GIVEN EXERCISE:
Write out the passage on pension scheme audits verbatim, from "A pension scheme" up to and including "the pension system.".

PAGE EXCERPT:
────
Through the audit process, potential risks and issues will be identified, which allows trustees to address concerns proactively and thereby reduce the risk of financial mismanagement and errors that could affect the scheme's ability to meet its obligations.

Transparency and trust

A pension scheme audit demonstrates to scheme members and other stakeholders that the scheme is being managed transparently and competently. This builds trust and reassures members that their pensions are secure. A fundamental element for overall confidence in the pension system.

Decision making

The insights gained from an audit aid trustees in making better decisions regarding the scheme's management, investments, and future strategy. It provides a solid foundation of accurate financial information, which is essential for effective governance and strategic planning.

In summary, for UK pension scheme trustees, an audit is not just a legal requirement; it's a critical component of good governance and effective scheme management. It ensures compliance, enhances transparency, aids in risk management, and supports informed decision-making, all of which are crucial for safeguarding the interests of the scheme's members.
────
INFORMATION SUPPLIED:
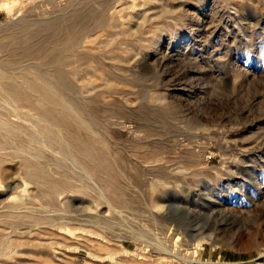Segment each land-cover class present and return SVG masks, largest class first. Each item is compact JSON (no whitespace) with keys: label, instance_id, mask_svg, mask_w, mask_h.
<instances>
[{"label":"rangeland","instance_id":"obj_1","mask_svg":"<svg viewBox=\"0 0 264 264\" xmlns=\"http://www.w3.org/2000/svg\"><path fill=\"white\" fill-rule=\"evenodd\" d=\"M89 10L100 21L76 36ZM87 39L110 64L75 59L79 75H119L100 135L124 163L127 205L51 145L69 177L49 161L51 175L87 186L53 204L5 150L0 219L12 210L20 224L0 222V264H264V0H0V67L29 47L17 67L45 70Z\"/></svg>","mask_w":264,"mask_h":264},{"label":"bare ground","instance_id":"obj_2","mask_svg":"<svg viewBox=\"0 0 264 264\" xmlns=\"http://www.w3.org/2000/svg\"><path fill=\"white\" fill-rule=\"evenodd\" d=\"M99 21L100 19L96 17V14L89 10L74 21L70 31L76 35L82 27ZM121 32L125 37L122 40L128 41L126 31L122 30ZM51 38H53L51 35L43 38L40 47L50 42ZM90 43V39H87L79 49H74L73 46H70L66 50L56 53L53 57L47 58L44 61L45 65L52 67L45 70H40L39 67V69L35 68L31 63H27L21 68L17 67L23 61H32L33 58L30 56L33 52L28 49V46L27 51L22 48V50L14 49L11 52L9 68L0 67V93L4 96H0L2 97L0 99H4V102L0 100V151L4 150L3 153H5L0 152V174L3 163L11 154L12 159L19 160L26 177L36 184L38 192L45 196L49 202L57 203L58 195L68 189L71 191V188H75L74 190H78V192L83 194L82 190L83 188L86 189L87 186L86 188H76L73 187L69 178L53 177L55 173L51 175L52 173L47 168L49 161H52L56 167V172L69 177V171L67 173L63 170V166L56 158H51V160L47 156L48 149L50 150L51 145H53L58 147V152H55L56 156L59 154L64 155L63 157L65 155L69 156L70 160L78 164H74L75 166H79L84 171L91 172L92 175L96 176V181H100L105 191L111 196V200L113 199L115 203L126 206L127 202L124 200L122 192L119 191V180L123 176L120 165L122 162L121 156L117 152H112L109 145L103 141L100 135L102 121L104 120L103 116H107L108 113L112 115L110 108L113 106H108V97L110 96L106 95V93L116 95L122 91V88L120 89V87L113 85L115 77L119 76L115 74V71L112 76L109 74L105 76L98 74L89 76L88 73L90 71L87 72L89 77H85V73L84 77L79 75L78 66L80 65L78 64L80 62L75 65V59L76 61L90 59V62H96L98 66H95L98 68L93 67L92 71L94 68L107 70L110 64L102 57L106 50L105 47L107 48L108 45L105 44L106 46H104L101 43L103 47L97 45L93 47ZM115 47V45H109L108 47L110 53L112 51V55ZM112 58L114 60V58L118 57ZM89 64L87 65L91 66ZM97 69H94V73H96L95 70ZM98 78L102 80L98 82ZM113 101L115 102V100ZM119 111H121V108H119ZM11 117H15V120H12ZM11 148L16 149V151L9 154L7 151ZM5 150H7L8 154H6ZM23 151L30 153L31 156L23 153ZM145 155L148 154L146 153ZM144 156H142L143 159ZM63 157L62 159H64ZM134 157L136 158V156ZM54 159L56 160L54 161ZM136 159L140 158L137 157ZM63 163L65 164V162ZM122 164L124 165L123 162ZM70 165L71 167L73 166L72 164ZM134 168L131 167V172L135 173ZM72 174L75 175L76 173L72 172ZM106 175L109 176L107 177L108 179L105 177ZM75 180L73 181L76 182ZM81 182H83L82 179L80 184H83ZM75 184L74 186H76ZM99 191L101 193L100 189ZM110 204L113 207L116 205L114 203L113 205L112 203ZM11 211L9 210L7 214L1 215L5 219H0V222L4 225L8 224L15 227V225L20 224V219L16 213ZM34 218L36 222L42 224L46 221L45 223L48 225L47 220L49 221V219ZM1 239L0 237L2 243Z\"/></svg>","mask_w":264,"mask_h":264}]
</instances>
────
RESPONSE:
A pension scheme audit demonstrates to scheme members and other stakeholders that the scheme is being managed transparently and competently. This builds trust and reassures members that their pensions are secure. A fundamental element for overall confidence in the pension system.